[Start of section]

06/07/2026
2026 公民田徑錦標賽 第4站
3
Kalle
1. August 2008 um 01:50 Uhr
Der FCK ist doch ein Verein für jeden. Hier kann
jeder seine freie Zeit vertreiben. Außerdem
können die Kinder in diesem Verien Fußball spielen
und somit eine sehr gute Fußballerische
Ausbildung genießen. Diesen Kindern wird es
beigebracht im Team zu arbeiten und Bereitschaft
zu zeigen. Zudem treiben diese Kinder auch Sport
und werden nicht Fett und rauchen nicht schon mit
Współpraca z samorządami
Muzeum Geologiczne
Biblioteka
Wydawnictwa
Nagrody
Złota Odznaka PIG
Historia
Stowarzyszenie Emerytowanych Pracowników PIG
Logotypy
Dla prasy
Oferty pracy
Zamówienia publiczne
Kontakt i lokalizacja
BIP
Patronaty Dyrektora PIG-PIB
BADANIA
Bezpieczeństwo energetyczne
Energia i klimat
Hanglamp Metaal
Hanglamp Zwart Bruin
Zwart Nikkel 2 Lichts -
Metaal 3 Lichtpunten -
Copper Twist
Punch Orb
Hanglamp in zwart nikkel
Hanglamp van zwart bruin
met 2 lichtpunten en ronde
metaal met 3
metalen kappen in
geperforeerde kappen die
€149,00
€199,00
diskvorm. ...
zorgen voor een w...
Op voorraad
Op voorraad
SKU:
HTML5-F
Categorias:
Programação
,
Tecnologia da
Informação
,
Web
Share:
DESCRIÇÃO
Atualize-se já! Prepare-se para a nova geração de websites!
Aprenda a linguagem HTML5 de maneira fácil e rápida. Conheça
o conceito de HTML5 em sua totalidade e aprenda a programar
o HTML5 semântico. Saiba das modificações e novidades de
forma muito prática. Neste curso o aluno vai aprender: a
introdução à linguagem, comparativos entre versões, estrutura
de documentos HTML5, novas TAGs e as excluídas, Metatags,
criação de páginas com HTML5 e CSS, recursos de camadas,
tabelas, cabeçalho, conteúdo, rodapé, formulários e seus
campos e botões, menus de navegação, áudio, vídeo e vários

[End of section]
[Start of section]

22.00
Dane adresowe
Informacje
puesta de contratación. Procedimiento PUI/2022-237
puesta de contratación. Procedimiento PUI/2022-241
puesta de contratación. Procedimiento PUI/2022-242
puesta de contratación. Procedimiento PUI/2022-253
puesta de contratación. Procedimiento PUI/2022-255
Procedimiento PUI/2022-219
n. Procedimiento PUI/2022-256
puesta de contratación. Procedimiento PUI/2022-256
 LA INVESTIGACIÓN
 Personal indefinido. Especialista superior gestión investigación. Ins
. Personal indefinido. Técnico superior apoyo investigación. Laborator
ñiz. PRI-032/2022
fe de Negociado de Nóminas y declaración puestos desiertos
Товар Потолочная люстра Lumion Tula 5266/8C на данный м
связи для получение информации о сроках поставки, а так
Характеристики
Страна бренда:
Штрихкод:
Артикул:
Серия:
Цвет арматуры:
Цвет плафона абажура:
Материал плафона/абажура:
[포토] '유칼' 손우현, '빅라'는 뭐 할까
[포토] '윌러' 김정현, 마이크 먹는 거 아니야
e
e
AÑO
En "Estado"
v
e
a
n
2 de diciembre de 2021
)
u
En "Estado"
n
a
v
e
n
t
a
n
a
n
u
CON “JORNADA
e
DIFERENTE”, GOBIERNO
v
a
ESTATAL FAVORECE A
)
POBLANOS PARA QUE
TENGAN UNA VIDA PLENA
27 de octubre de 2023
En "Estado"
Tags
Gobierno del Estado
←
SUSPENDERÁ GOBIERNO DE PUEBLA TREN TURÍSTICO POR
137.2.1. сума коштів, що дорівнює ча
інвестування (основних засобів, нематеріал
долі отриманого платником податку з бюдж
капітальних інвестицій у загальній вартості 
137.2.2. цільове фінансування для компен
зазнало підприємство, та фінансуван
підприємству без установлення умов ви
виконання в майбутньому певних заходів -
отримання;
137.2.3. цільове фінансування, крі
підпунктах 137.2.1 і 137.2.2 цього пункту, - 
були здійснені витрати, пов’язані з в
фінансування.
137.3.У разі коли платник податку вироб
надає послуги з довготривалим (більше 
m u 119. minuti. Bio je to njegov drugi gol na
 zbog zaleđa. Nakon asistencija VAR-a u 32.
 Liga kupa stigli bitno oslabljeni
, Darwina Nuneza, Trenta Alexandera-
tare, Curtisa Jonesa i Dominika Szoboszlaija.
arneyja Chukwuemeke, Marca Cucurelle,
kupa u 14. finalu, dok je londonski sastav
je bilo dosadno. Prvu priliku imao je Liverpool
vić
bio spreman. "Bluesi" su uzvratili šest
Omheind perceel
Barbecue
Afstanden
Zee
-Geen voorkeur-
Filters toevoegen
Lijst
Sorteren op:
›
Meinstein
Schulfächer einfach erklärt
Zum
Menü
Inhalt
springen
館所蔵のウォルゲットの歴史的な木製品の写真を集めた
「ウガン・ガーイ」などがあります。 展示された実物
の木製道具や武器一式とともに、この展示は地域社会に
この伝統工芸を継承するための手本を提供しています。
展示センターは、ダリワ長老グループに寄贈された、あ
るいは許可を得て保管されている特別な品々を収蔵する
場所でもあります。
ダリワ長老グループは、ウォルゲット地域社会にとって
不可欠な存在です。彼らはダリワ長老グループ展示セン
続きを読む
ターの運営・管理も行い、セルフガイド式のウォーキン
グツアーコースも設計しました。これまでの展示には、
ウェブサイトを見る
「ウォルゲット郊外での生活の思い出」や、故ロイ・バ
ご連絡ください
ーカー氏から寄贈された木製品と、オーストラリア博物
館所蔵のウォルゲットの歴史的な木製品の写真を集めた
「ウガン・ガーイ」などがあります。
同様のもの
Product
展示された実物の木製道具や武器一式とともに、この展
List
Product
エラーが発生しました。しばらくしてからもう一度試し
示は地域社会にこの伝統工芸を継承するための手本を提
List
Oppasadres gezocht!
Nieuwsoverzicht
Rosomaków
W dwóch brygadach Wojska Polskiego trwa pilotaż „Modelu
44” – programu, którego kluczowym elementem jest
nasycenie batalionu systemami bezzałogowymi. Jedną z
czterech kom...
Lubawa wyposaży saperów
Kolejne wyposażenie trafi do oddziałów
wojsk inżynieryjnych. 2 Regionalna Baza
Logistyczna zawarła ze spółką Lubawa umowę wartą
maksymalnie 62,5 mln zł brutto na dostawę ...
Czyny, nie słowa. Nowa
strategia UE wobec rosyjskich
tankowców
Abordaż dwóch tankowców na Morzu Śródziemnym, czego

[End of section]

• **WORK ORDER**:
Reproduce the lines above, beginning at the line with "137.2.3. цільове фінансування, крі" and stopping after the line with "tare, Curtisa Jonesa i Dominika Szoboszlaija.", exactly as they are.

• **RESPONSE BOX**:
137.2.3. цільове фінансування, крі
підпунктах 137.2.1 і 137.2.2 цього пункту, - 
були здійснені витрати, пов’язані з в
фінансування.
137.3.У разі коли платник податку вироб
надає послуги з довготривалим (більше 
m u 119. minuti. Bio je to njegov drugi gol na
 zbog zaleđa. Nakon asistencija VAR-a u 32.
 Liga kupa stigli bitno oslabljeni
, Darwina Nuneza, Trenta Alexandera-
tare, Curtisa Jonesa i Dominika Szoboszlaija.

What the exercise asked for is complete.